Dona de maisons de vinho espalhadas pelo mundo inteiro, a MH organizou esse encontro para reafirmar seu compromisso com as práticas sustentáveis na viticultura, conciliando resultados econômicos e as necessidades da natureza e das comunidades ao redor.
Uma iniciativa importante do fórum foi reunir na mesma mesa outras grandes companhias do mercado para compartilhar informações, ações e conhecimento de maneira totalmente aberta e honesta (e a arquibancada em forma de arena construída para o evento cumpriu essa função). A Moet Hennessy se apresentou como catalisadora das boas práticas e colocou todo mundo para conversar.
AGRICULTURA REGENERATIVA
Um termo que ouvi por lá e já incorporei ao meu discurso foi competitive colaboration, ou seja, abrir o que você sabe firmando uma coalizão sem concorrência entre toda a cadeia de vinho, do solo à mesa. Em outras palavras, definir conjuntamente uma linha de sustentabilidade e de responsabilidade social corporativa, independentemente do que será feito em casa.
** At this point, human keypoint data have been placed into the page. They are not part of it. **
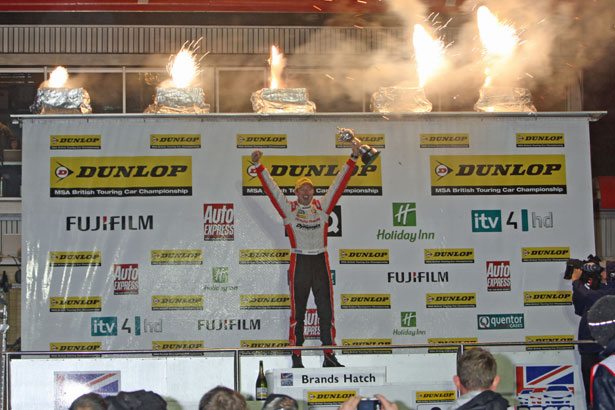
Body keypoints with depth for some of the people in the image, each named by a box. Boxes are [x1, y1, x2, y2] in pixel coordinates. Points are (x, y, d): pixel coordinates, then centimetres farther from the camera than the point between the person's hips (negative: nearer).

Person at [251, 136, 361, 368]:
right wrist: (258, 166, -7)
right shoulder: (289, 209, 5)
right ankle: (296, 358, 4)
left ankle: (329, 356, 6)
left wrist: (352, 160, 7)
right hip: (299, 264, -2)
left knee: (326, 311, 2)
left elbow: (339, 184, 10)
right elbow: (272, 188, 0)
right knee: (297, 312, 1)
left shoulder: (322, 206, 10)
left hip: (321, 262, 2)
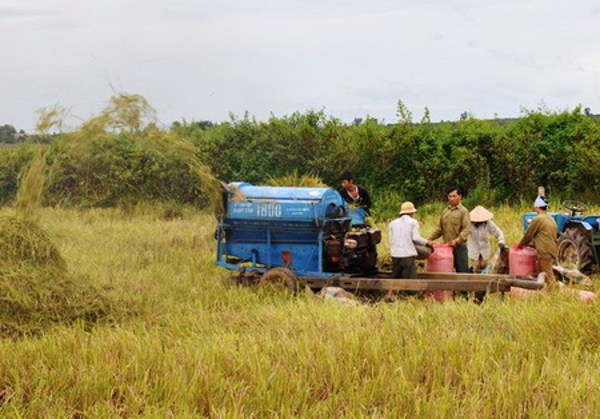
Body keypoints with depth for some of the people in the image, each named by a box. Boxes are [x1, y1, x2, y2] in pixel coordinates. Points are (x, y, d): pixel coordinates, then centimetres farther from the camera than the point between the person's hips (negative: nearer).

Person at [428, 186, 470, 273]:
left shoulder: (463, 211, -2)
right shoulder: (445, 212, 15)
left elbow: (466, 230, -11)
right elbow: (440, 229, 18)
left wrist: (456, 241, -24)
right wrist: (429, 238, 4)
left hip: (459, 247, -5)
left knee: (462, 271, -4)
No Brasil, precisamos de diálogo entre o agronegócio, os pequenos agricultores e todos os demais envolvidos na cadeia do alimento.
Depois de quatro anos levantando dados, a MH vem elaborando a transição da monocultura para a agricultura sustentável e regenerativa. Uma das ações é apoiar os mais de dois mil agricultores familiares que colaboram com o grupo no aprendizado e desenvolvimento de boas práticas sustentáveis. Sabemos que sem performance econômica não existe mudança. E é uma operação financeiramente eficiente que favorece a difusão das inovações.
Nesse contexto, o conceito de peer learning (aprendizagem entre pares) é uma das práticas adotadas. Os agricultores aprendem uns com os outros para encontrar soluções e, a partir disso, as empresas conseguem inovar e escalar.
Há muita pesquisa e informação sobre o assunto, mas ainda é preciso engajamento para ampliar seu alcance. Voltei de lá com mais perguntas do que respostas e um aprendizado: quanto mais complexo o problema a ser resolvido, mais open source precisamos ser.
Da mesma forma que o vinho uniu os concorrentes do setor para uma agenda comum, no Brasil, precisamos do mesmo diálogo entre o agronegócio, os pequenos agricultores e todos os demais envolvidos na cadeia do alimento. Fica aqui a inspiração da indústria das bebidas.